A Boeing insider’s perspective

Speaking up can derail your career at Boeing, says Adam Dickson, an engineer who retired in 2018 after 30 years with the Chicago-based company.

Toward the end of Dickson’s career, the goals for managers, such as himself, changed to include specific cost reductions handed down from above. The pressure to hit cost targets even flowed down to individual engineers, he tells Fortune.

During Wednesday’s hearing, Rep.

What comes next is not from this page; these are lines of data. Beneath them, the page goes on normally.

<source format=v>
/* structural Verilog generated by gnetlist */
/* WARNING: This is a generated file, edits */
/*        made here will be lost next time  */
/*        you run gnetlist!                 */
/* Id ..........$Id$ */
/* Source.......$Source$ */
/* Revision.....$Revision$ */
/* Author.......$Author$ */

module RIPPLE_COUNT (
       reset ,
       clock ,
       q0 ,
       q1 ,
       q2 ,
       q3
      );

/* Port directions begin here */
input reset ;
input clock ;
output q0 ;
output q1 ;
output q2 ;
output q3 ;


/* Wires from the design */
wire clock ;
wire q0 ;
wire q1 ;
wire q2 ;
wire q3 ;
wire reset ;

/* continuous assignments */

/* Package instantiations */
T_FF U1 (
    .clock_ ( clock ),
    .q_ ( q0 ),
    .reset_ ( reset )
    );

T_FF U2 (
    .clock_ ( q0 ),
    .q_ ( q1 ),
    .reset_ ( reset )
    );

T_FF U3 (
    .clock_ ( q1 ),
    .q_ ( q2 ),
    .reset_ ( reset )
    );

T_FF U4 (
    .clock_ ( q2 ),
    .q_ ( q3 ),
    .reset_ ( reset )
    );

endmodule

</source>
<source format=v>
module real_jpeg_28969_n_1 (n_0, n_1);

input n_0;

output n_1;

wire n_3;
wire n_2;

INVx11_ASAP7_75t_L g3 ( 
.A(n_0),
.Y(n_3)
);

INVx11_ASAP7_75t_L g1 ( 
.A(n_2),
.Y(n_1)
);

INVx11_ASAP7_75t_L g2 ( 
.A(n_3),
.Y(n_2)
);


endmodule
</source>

John Garamendi pointed to previous public comments by Dickson when he asked Muilenburg if Boeing puts profit or safety first.

“Most important, clearly safety comes first and quality,” Muilenburg said.

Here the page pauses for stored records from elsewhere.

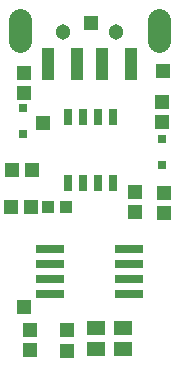
<source format=gts>
G75*
%MOIN*%
%OFA0B0*%
%FSLAX24Y24*%
%IPPOS*%
%LPD*%
%AMOC8*
5,1,8,0,0,1.08239X$1,22.5*
%
%ADD10R,0.0980X0.0316*%
%ADD11R,0.0592X0.0493*%
%ADD12R,0.0395X0.1064*%
%ADD13C,0.0780*%
%ADD14C,0.0513*%
%ADD15C,0.0395*%
%ADD16R,0.0474X0.0513*%
%ADD17R,0.0316X0.0552*%
%ADD18R,0.0513X0.0474*%
%ADD19R,0.0316X0.0316*%
%ADD20R,0.0395X0.0395*%
%ADD21R,0.0516X0.0516*%
D10*
X002069Y004965D03*
X002069Y005465D03*
X002069Y005965D03*
X002069Y006465D03*
X004691Y006465D03*
X004691Y005965D03*
X004691Y005465D03*
X004691Y004965D03*
D11*
X004495Y003831D03*
X004495Y003142D03*
X003589Y003142D03*
X003589Y003831D03*
D12*
X003793Y012621D03*
X002984Y012621D03*
X002010Y012621D03*
X004786Y012621D03*
D13*
X005691Y013381D02*
X005691Y014081D01*
X001085Y014081D02*
X001085Y013381D01*
D14*
X002503Y013703D03*
X004274Y013703D03*
D15*
X005691Y013573D03*
X005691Y013416D03*
X005691Y013888D03*
X005691Y014046D03*
X001085Y014046D03*
X001085Y013888D03*
X001085Y013573D03*
X001085Y013416D03*
D16*
X001420Y003089D03*
X001420Y003758D03*
X002644Y003747D03*
X002644Y003077D03*
X001451Y007849D03*
X001463Y009105D03*
X000794Y009105D03*
X000782Y007849D03*
X001207Y011660D03*
X001207Y012329D03*
D17*
X002682Y010877D03*
X003182Y010877D03*
X003682Y010877D03*
X004182Y010877D03*
X004182Y008672D03*
X003682Y008672D03*
X003182Y008672D03*
X002682Y008672D03*
D18*
X004904Y008349D03*
X004904Y007680D03*
X005869Y007672D03*
X005869Y008341D03*
X005806Y010695D03*
X005806Y011365D03*
D19*
X005814Y010125D03*
X005814Y009258D03*
X001160Y010298D03*
X001160Y011164D03*
D20*
X002010Y007857D03*
X002601Y007857D03*
D21*
X001845Y010648D03*
X003424Y013979D03*
X005841Y012408D03*
X001215Y004522D03*
M02*

</source>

“And we have the 737 MAX to prove that is incorrect,” Garamendi interjected.

The CEO pushed back, insisting that safety and quality are always the priorities.

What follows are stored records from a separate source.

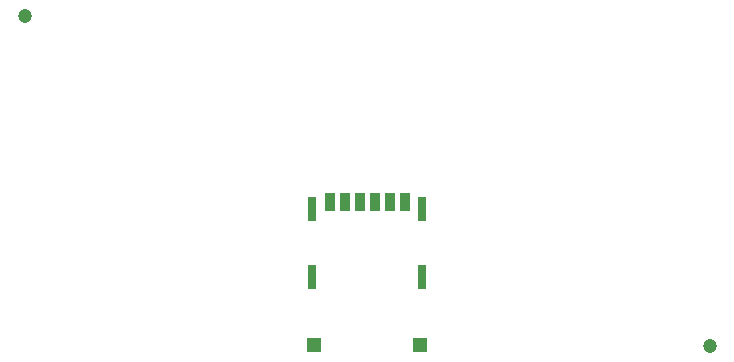
<source format=gts>
G04 EAGLE Gerber RS-274X export*
G75*
%MOMM*%
%FSLAX34Y34*%
%LPD*%
%INSoldermask Top*%
%IPPOS*%
%AMOC8*
5,1,8,0,0,1.08239X$1,22.5*%
G01*
%ADD10C,1.203200*%
%ADD11R,0.853200X1.503200*%
%ADD12R,0.683200X2.003200*%
%ADD13R,1.233200X1.203200*%


D10*
X590000Y10000D03*
X10000Y290000D03*
D11*
X331750Y132500D03*
X319050Y132500D03*
X306350Y132500D03*
X293650Y132500D03*
X280950Y132500D03*
X268250Y132500D03*
D12*
X253100Y68300D03*
X253100Y125800D03*
X346600Y125800D03*
X346600Y68300D03*
D13*
X255350Y11100D03*
X344650Y11100D03*
M02*

</source>
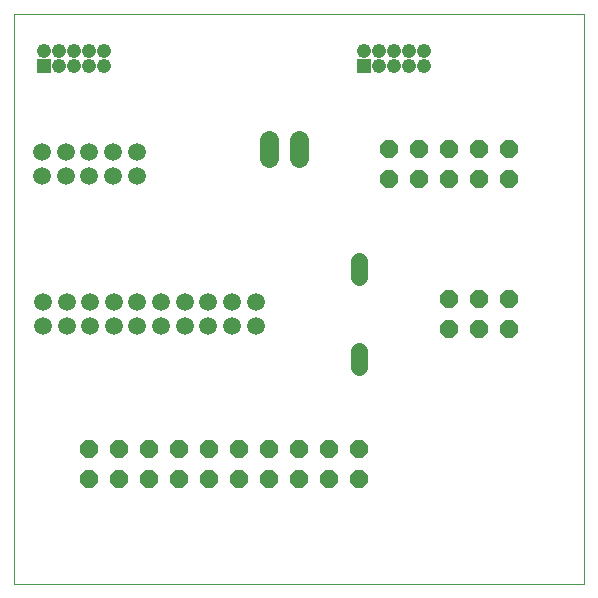
<source format=gts>
G75*
%MOIN*%
%OFA0B0*%
%FSLAX24Y24*%
%IPPOS*%
%LPD*%
%AMOC8*
5,1,8,0,0,1.08239X$1,22.5*
%
%ADD10C,0.0000*%
%ADD11R,0.0476X0.0476*%
%ADD12C,0.0476*%
%ADD13OC8,0.0600*%
%ADD14C,0.0594*%
%ADD15C,0.0560*%
%ADD16C,0.0640*%
D10*
X001150Y001150D02*
X001150Y020150D01*
X020150Y020150D01*
X020150Y001150D01*
X001150Y001150D01*
D11*
X002150Y018400D03*
X012800Y018400D03*
D12*
X013300Y018400D03*
X013800Y018400D03*
X013800Y018900D03*
X013300Y018900D03*
X012800Y018900D03*
X014300Y018900D03*
X014800Y018900D03*
X014800Y018400D03*
X014300Y018400D03*
X004150Y018400D03*
X004150Y018900D03*
X003650Y018900D03*
X003650Y018400D03*
X003150Y018400D03*
X003150Y018900D03*
X002650Y018900D03*
X002650Y018400D03*
X002150Y018900D03*
D13*
X013650Y015650D03*
X014650Y015650D03*
X014650Y014650D03*
X013650Y014650D03*
X015650Y014650D03*
X015650Y015650D03*
X016650Y015650D03*
X017650Y015650D03*
X017650Y014650D03*
X016650Y014650D03*
X016650Y010650D03*
X017650Y010650D03*
X017650Y009650D03*
X016650Y009650D03*
X015650Y009650D03*
X015650Y010650D03*
X012650Y005650D03*
X012650Y004650D03*
X011650Y004650D03*
X010650Y004650D03*
X010650Y005650D03*
X011650Y005650D03*
X009650Y005650D03*
X009650Y004650D03*
X008650Y004650D03*
X008650Y005650D03*
X007650Y005650D03*
X006650Y005650D03*
X006650Y004650D03*
X007650Y004650D03*
X005650Y004650D03*
X005650Y005650D03*
X004650Y005650D03*
X003650Y005650D03*
X003650Y004650D03*
X004650Y004650D03*
D14*
X004469Y009756D03*
X003681Y009756D03*
X002894Y009756D03*
X002107Y009756D03*
X002107Y010544D03*
X002894Y010544D03*
X003681Y010544D03*
X004469Y010544D03*
X005256Y010544D03*
X005256Y009756D03*
X006044Y009756D03*
X006831Y009756D03*
X007619Y009756D03*
X008406Y009756D03*
X009193Y009756D03*
X009193Y010544D03*
X008406Y010544D03*
X007619Y010544D03*
X006831Y010544D03*
X006044Y010544D03*
X005225Y014756D03*
X005225Y015544D03*
X004437Y015544D03*
X003650Y015544D03*
X003650Y014756D03*
X004437Y014756D03*
X002863Y014756D03*
X002863Y015544D03*
X002075Y015544D03*
X002075Y014756D03*
D15*
X012650Y011910D02*
X012650Y011390D01*
X012650Y008910D02*
X012650Y008390D01*
D16*
X010650Y015350D02*
X010650Y015950D01*
X009650Y015950D02*
X009650Y015350D01*
M02*

</source>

“Would you like to talk to me about the quality of the KC-46?,” the California Democrat replied.

A seemingly stunned Muilenburg was momentarily speechless.

Prior to the hearing, Boeing had asked Garamendi to stick to the 737 MAX and not mention the problem-plagued KC-46 program, an air-refueling tanker for the U.S. Air Force based on Boeing’s 767 commercial jetliner, reports Business Insider.

“Or would you like to talk about the (787) Dreamliner?” another long-troubled airplane program, Garamendi asked. “You have a systemic problem in your company.”

A 2016 internal Boeing survey found 29 percent of engineers felt pressure to certify for the FAA work they themselves had designed, reports the Wall Street Journal. While many respondents said workload and pace were sources of stress, more than 80 percent said they could raise worries about pressure with higher-ups, the Journal reports.

“Things had to be done cheaper, faster,” a former Boeing engineer who worked on the 777X and other airplane programs tells Fortune.

A deep part of the problem, Dickson says, is that many workers are discouraged or scared to raise problems that could affect business goals. Several other current and former Boeing engineers shared similar views, but they declined to talk on the record.

“No one wants to be the first in line to say the airplane won’t be ready in time for its first flight” or other key deadlines, Dickson said.

Instead, he describes engineering teams feeling forced to play a demoralizing game of musical chairs. Even if one team knows it has a significant problem with its work package, it holds off telling that to management, hoping that another team has to blink first—and take the hit to careers and reputations.

That isolation increases further up the hierarchy, says Dickson, who was a longtime senior manager. “The further you get up in the tree, the less direct interaction you have” with frontline workers.

From his experience, Dickson says, most engineers know their boss and maybe their boss’s boss, but they have no idea which executive runs their program.

“The CEO is so far up there, really the only (engineers) who work with the CEO are the chief engineer and program directors,” Dickson says.

Executive isolation can cripple a company, cautions Hal Gregersen, a senior lecturer at the Massachusetts Institute of Technology and author of Questions Are the Answer.

CEOs have to actively fight c-suite isolation, he says. “The higher and higher you go, the forces of isolation are just furious.”

Most corporate executives don’t realize how isolated they are, says Gregersen, who has interviewed hundreds of powerhouse business leaders during three decades of research. Isolation almost guarantees a higher-up will be blindsided by something that could have been addressed with far less pain, he says.

“If I were a representative on the committee, I would ask, ‘Where and when do people ask fearless questions systematically?'” Gregersen says.

But with Boeing’s hearings now concluded, and Muilenburg back in Chicago and out of Congress’ spotlight, it remains to be seen if investigators will ever ever answer that question. It may simply remain another of the 737 Max crashes myriad unknowns.